Input records
= = = = = = =

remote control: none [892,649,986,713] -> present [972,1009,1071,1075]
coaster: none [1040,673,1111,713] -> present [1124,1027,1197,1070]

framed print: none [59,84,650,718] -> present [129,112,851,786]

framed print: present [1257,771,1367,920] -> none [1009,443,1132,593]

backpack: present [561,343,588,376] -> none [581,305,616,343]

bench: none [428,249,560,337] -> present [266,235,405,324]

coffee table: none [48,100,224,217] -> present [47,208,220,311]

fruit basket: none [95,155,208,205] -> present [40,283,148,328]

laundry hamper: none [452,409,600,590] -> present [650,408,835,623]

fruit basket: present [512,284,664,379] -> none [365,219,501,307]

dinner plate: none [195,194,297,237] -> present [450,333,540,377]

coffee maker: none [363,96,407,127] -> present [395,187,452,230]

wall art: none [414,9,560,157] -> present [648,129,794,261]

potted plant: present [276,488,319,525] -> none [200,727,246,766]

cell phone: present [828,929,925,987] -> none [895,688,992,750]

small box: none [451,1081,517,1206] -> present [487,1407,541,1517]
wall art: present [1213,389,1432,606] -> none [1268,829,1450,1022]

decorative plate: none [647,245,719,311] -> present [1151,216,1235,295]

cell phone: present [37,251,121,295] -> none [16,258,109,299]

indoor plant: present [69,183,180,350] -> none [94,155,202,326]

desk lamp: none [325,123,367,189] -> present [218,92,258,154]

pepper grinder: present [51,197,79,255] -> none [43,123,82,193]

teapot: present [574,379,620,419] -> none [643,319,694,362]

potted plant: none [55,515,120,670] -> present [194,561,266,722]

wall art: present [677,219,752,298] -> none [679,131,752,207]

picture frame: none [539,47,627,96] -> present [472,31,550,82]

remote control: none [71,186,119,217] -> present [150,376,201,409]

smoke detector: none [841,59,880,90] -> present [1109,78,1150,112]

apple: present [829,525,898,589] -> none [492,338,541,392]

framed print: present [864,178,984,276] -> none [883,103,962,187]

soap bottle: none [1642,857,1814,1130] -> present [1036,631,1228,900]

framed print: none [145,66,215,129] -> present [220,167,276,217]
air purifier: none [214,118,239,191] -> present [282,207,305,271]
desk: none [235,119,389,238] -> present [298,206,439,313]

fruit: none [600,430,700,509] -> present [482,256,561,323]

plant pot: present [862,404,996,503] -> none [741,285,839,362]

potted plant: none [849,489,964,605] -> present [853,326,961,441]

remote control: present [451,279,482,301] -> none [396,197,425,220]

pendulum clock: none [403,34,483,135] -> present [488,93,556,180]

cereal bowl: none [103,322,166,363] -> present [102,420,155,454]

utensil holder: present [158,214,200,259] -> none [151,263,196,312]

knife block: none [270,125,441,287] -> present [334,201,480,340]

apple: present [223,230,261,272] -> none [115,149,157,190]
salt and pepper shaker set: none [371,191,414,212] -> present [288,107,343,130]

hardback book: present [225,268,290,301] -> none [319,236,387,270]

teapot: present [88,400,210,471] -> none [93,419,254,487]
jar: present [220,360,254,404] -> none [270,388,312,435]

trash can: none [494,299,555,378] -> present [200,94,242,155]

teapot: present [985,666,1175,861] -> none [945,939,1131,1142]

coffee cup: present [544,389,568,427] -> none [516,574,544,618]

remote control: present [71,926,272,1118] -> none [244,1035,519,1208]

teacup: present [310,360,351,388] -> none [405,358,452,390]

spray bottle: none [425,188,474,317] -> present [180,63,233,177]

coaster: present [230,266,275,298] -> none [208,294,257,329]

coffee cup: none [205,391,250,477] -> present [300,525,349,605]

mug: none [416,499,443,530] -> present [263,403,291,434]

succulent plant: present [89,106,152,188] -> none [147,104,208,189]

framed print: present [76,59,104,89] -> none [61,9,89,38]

= = = = = = =

What the task requires
Your answer should be the lines above, from the line containing "teapot: present [985,666,1175,861]" up to and including the line containing "coffee cup: none", reproduced exactly and with nothing else.

Answer
teapot: present [985,666,1175,861] -> none [945,939,1131,1142]

coffee cup: present [544,389,568,427] -> none [516,574,544,618]

remote control: present [71,926,272,1118] -> none [244,1035,519,1208]

teacup: present [310,360,351,388] -> none [405,358,452,390]

spray bottle: none [425,188,474,317] -> present [180,63,233,177]

coaster: present [230,266,275,298] -> none [208,294,257,329]

coffee cup: none [205,391,250,477] -> present [300,525,349,605]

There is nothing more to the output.